The Australian Competition and Consumer Commission today issued its final report on the pricing principles to be used in assessing arbitrations and undertakings for the transmission capacity service.

Transmission capacity is a generic service that can be used for the carriage of voice, data or other communications using wideband or broadband carriage (the minimum bandwidth in the current declaration is 2 megabits per second). Carriers and carriage service providers can use transmission capacity to set up their own networks for aggregated voice or data channels, or for integrated data traffic (such as voice, data and video).

In finalising its pricing principles, an ACCC Commissioner, Mr Ed Willett, said: "The ACCC had considered industry views and decided not to vary its draft pricing principles, issued on 30 June 2004.

"The ACCC considers that transmission capacity services should be based on the Total Services Long Run Incremental Cost (TSLRIC) of providing these services as these are the prices that would be charged if the access provider faced effective competition".

Such an approach is consistent with the pricing principles developed for a number of other declared services (such as Domestic PSTN originating and terminating services and Unconditioned Local Loop Services).
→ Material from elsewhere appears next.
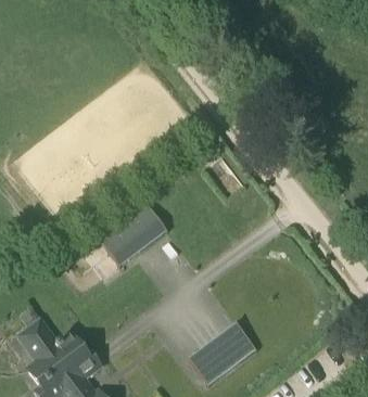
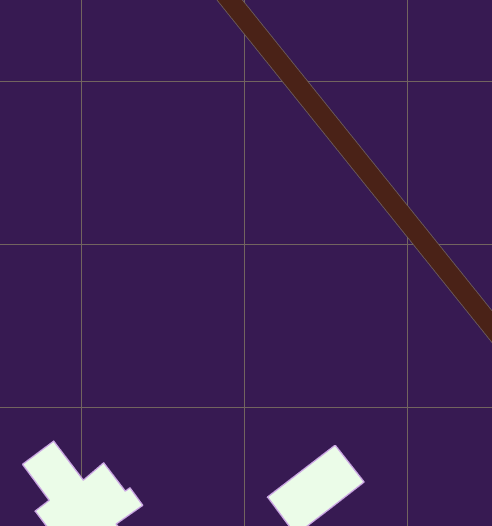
building: [100,204,166,265] -> none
It is also consistent with the ACCC's Access Pricing Principles that were issued in 1997. However, in the absence of information to readily apply this approach, it will consider the use of benchmarking methodologies.

"The issuing of pricing principles is designed to increase certainty about the ACCC's approach to determining appropriate prices for regulated access to the transmission capacity service", Mr Willett said. "It should also assist industry in reaching commercial agreements on the price of the transmission capacity service, which is something the ACCC encourages".